(Extracted data entries)

□ □ □

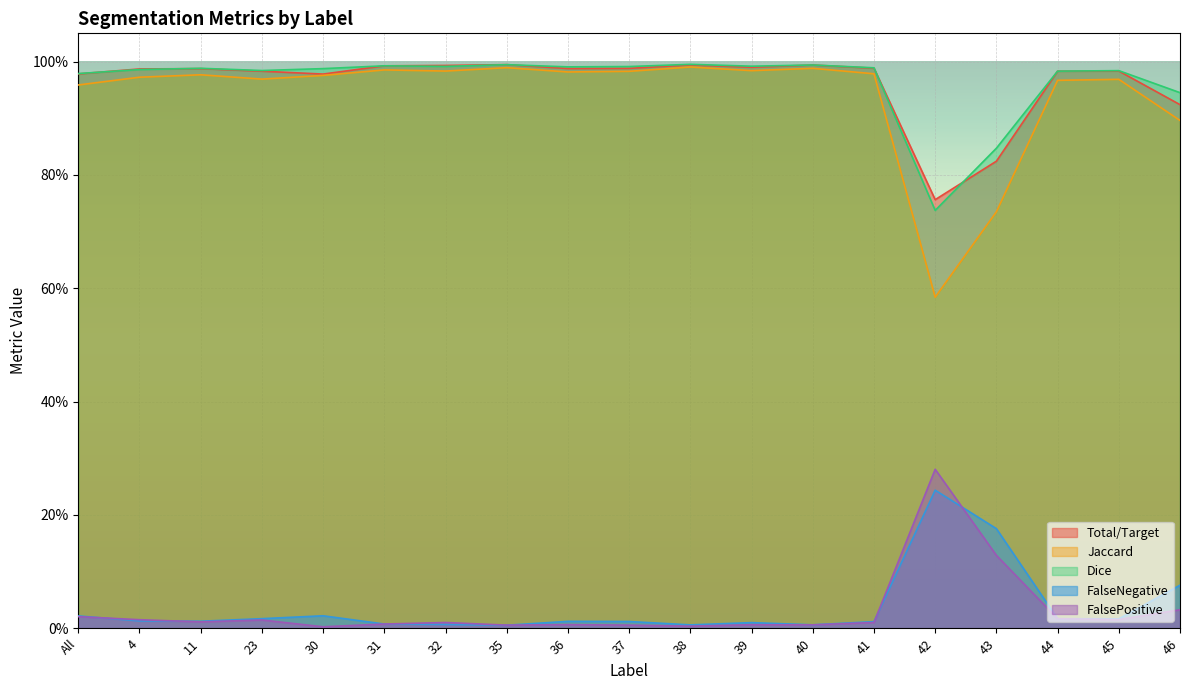

What is the label of the 14th point from the left?

41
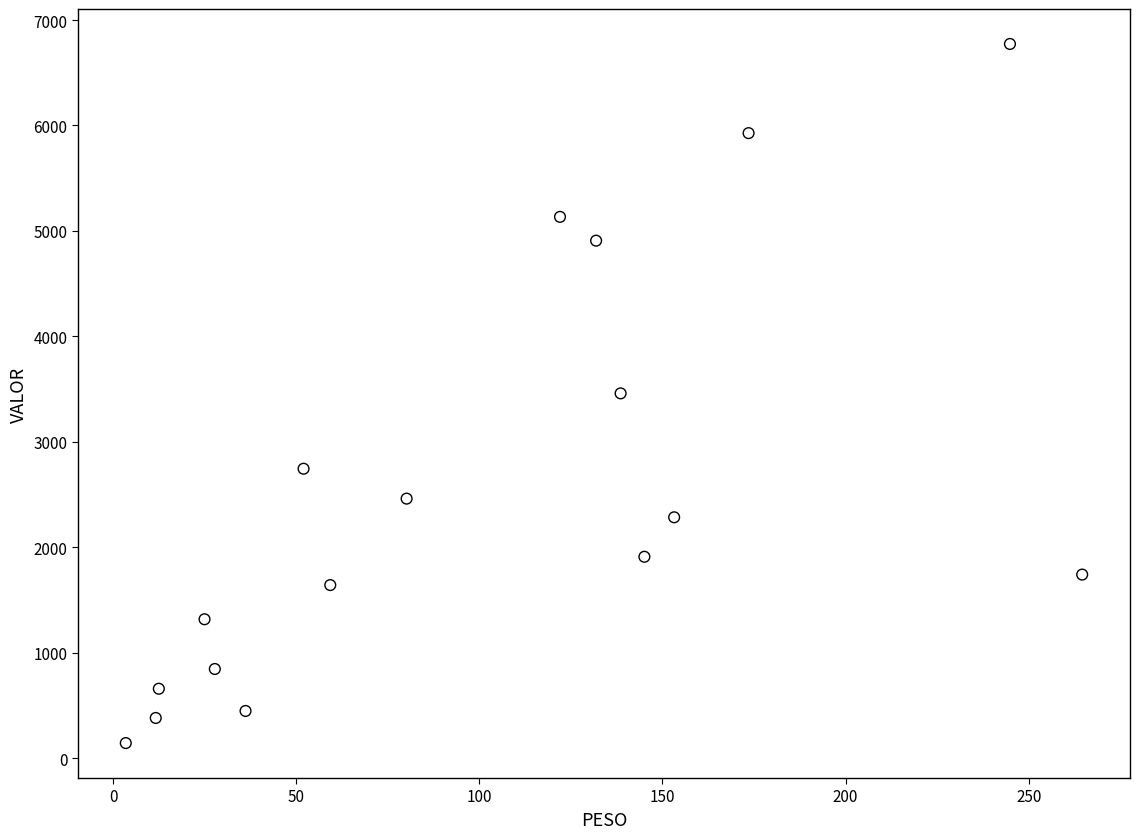

What is the range of X values (max minus min)?

261.1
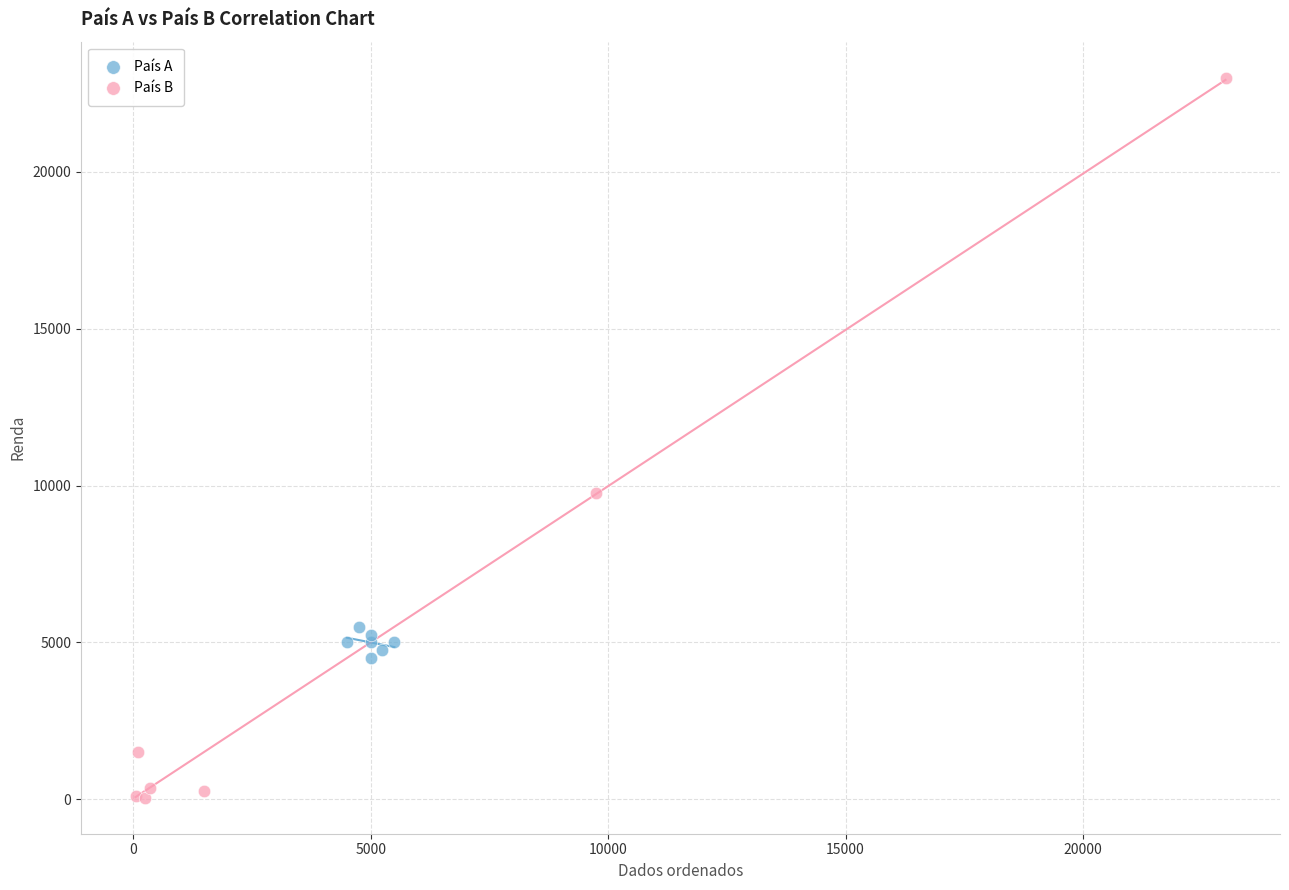

Which series reaches the minimum Y coordinate?

País B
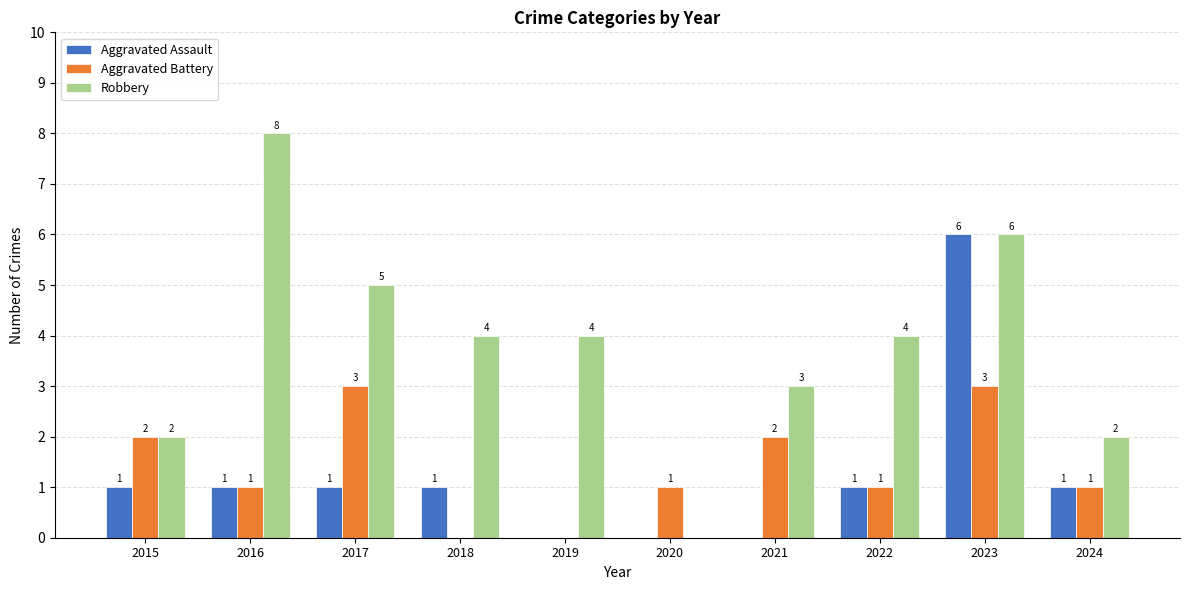

Is the value of Aggravated Assault at 2015 greater than the value of Aggravated Battery at 2023?

No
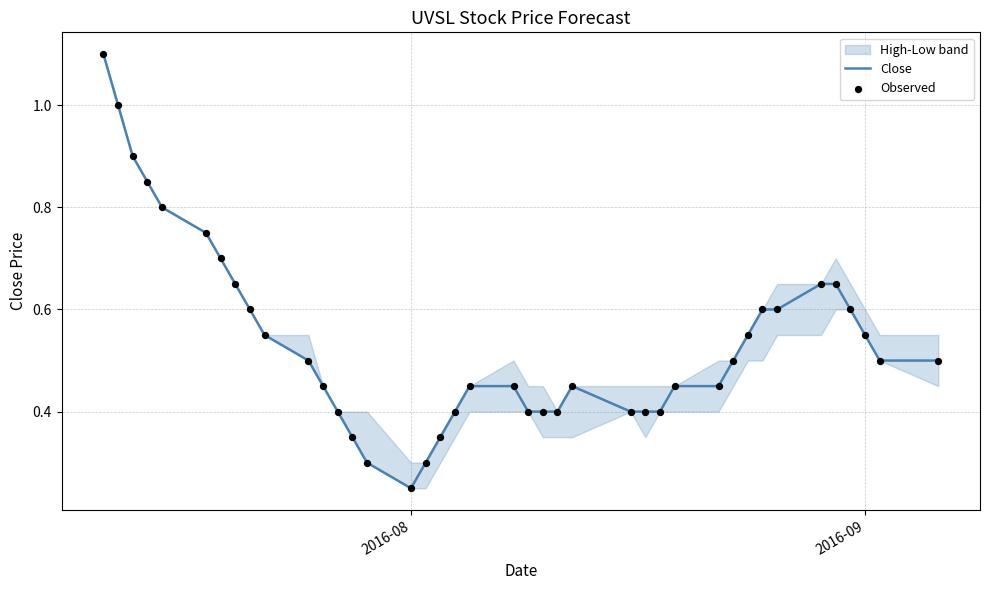

Which series has the widest spread of Y values?

Close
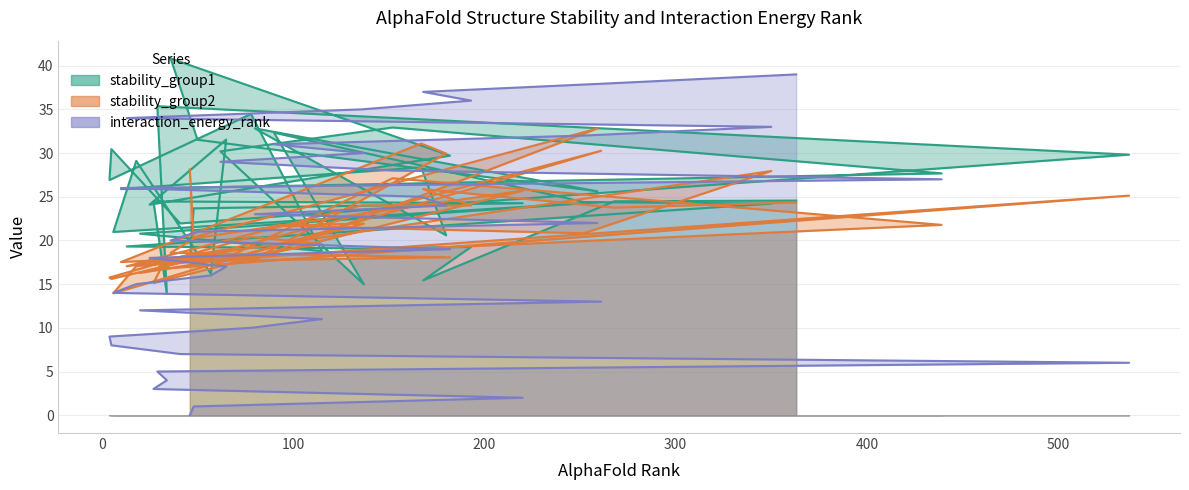

How many values in the interaction_energy_rank series exceed 20?

19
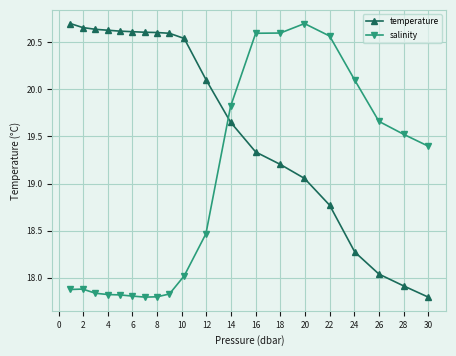

Is this an area chart (filled region under the line)?

No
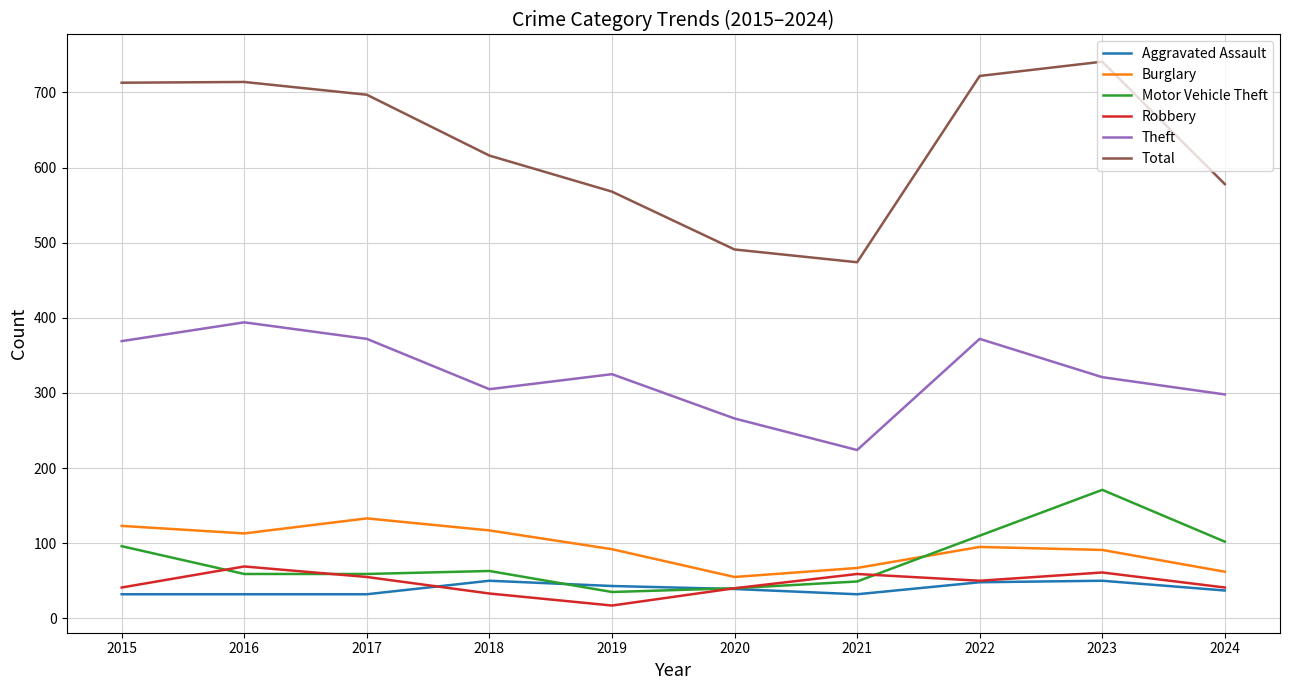

Is it true that Motor Vehicle Theft equals 73 at 2021?

False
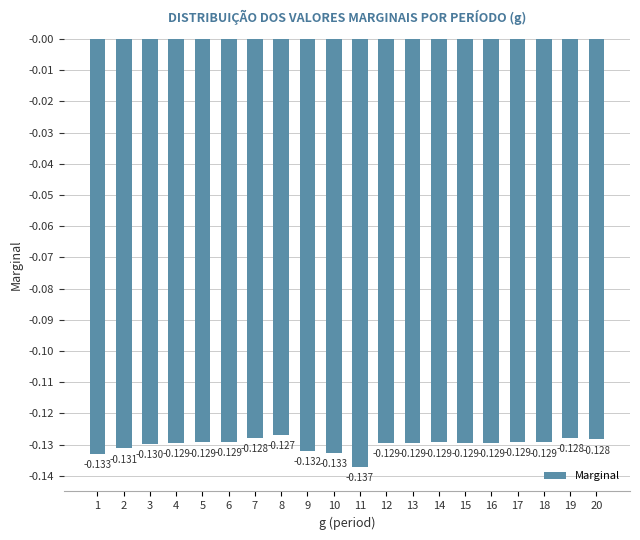

How many bars are there in total?

20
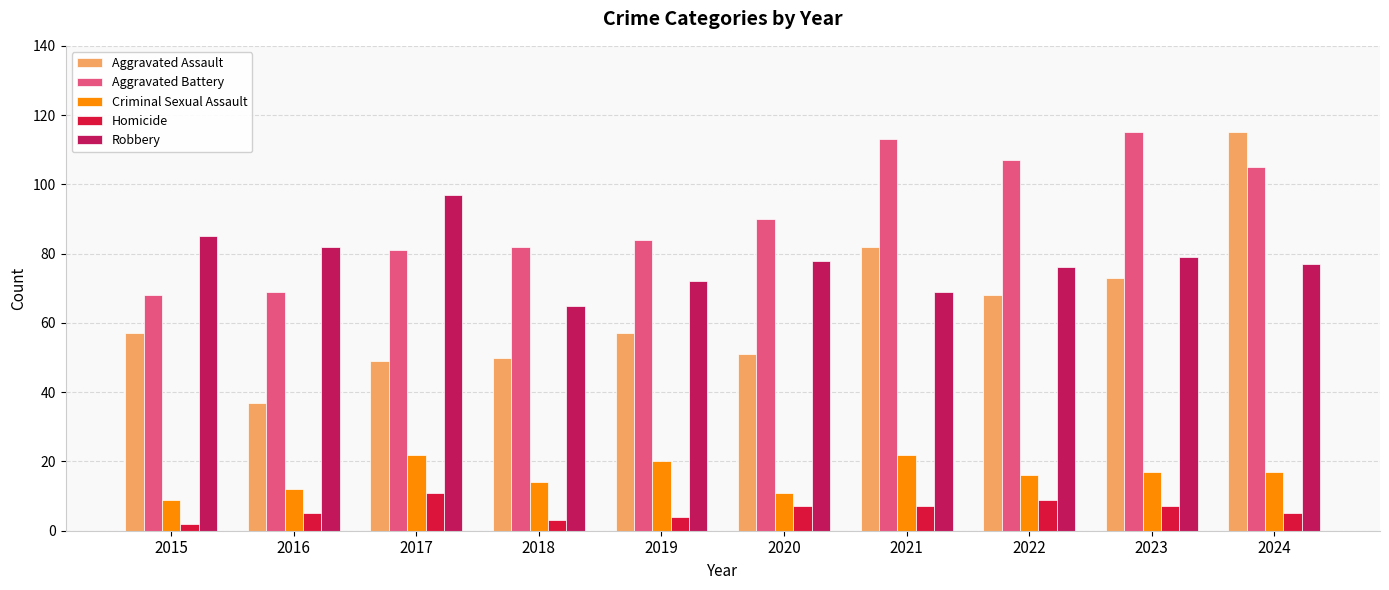

Reading left to right, list all the values displayed in this chart.

Aggravated Assault: 2015=57	2016=37	2017=49	2018=50	2019=57	2020=51	2021=82	2022=68	2023=73	2024=115
Aggravated Battery: 2015=68	2016=69	2017=81	2018=82	2019=84	2020=90	2021=113	2022=107	2023=115	2024=105
Criminal Sexual Assault: 2015=9	2016=12	2017=22	2018=14	2019=20	2020=11	2021=22	2022=16	2023=17	2024=17
Homicide: 2015=2	2016=5	2017=11	2018=3	2019=4	2020=7	2021=7	2022=9	2023=7	2024=5
Robbery: 2015=85	2016=82	2017=97	2018=65	2019=72	2020=78	2021=69	2022=76	2023=79	2024=77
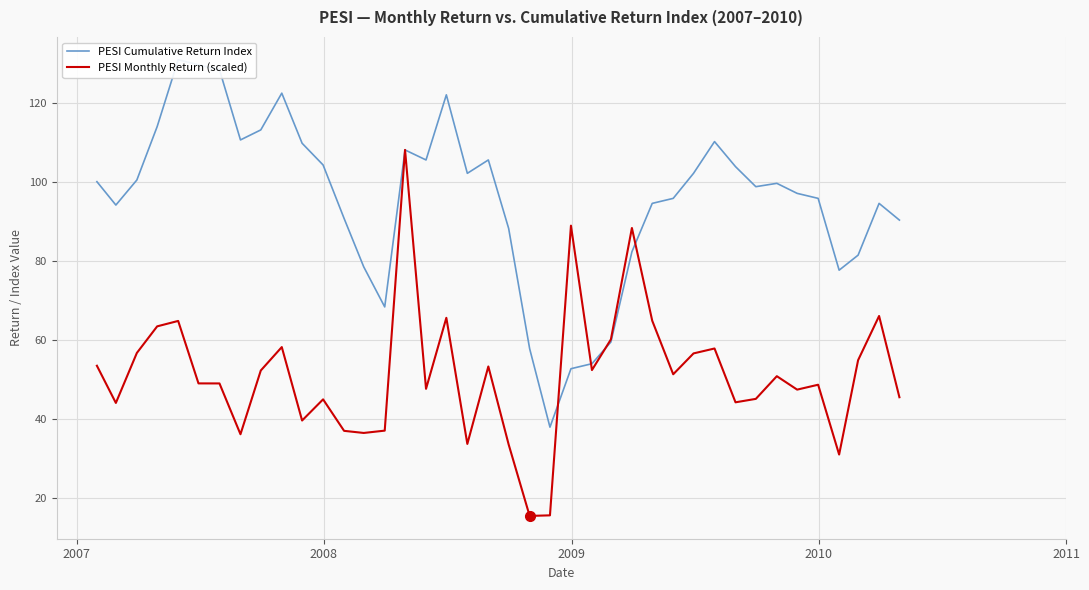

Which series has the widest spread of values?

PESI Cumulative Return Index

□ □ □

What the task requires — Rewrite the records above as a JSON list of strings, with one string for each line and blank lines omitted. Leave out the picture placeholders.

Problem solution —
[
  "What is the label of the 14th point from the left?",
  "41",
  "What is the range of X values (max minus min)?",
  "261.1",
  "Which series reaches the minimum Y coordinate?",
  "País B",
  "Is the value of Aggravated Assault at 2015 greater than the value of Aggravated Battery at 2023?",
  "No",
  "Which series has the widest spread of Y values?",
  "Close",
  "How many values in the interaction_energy_rank series exceed 20?",
  "19",
  "Is this an area chart (filled region under the line)?",
  "No",
  "Is it true that Motor Vehicle Theft equals 73 at 2021?",
  "False",
  "How many bars are there in total?",
  "20",
  "Reading left to right, list all the values displayed in this chart.",
  "Aggravated Assault: 2015=57\t2016=37\t2017=49\t2018=50\t2019=57\t2020=51\t2021=82\t2022=68\t2023=73\t2024=115",
  "Aggravated Battery: 2015=68\t2016=69\t2017=81\t2018=82\t2019=84\t2020=90\t2021=113\t2022=107\t2023=115\t2024=105",
  "Criminal Sexual Assault: 2015=9\t2016=12\t2017=22\t2018=14\t2019=20\t2020=11\t2021=22\t2022=16\t2023=17\t2024=17",
  "Homicide: 2015=2\t2016=5\t2017=11\t2018=3\t2019=4\t2020=7\t2021=7\t2022=9\t2023=7\t2024=5",
  "Robbery: 2015=85\t2016=82\t2017=97\t2018=65\t2019=72\t2020=78\t2021=69\t2022=76\t2023=79\t2024=77",
  "Which series has the widest spread of values?",
  "PESI Cumulative Return Index"
]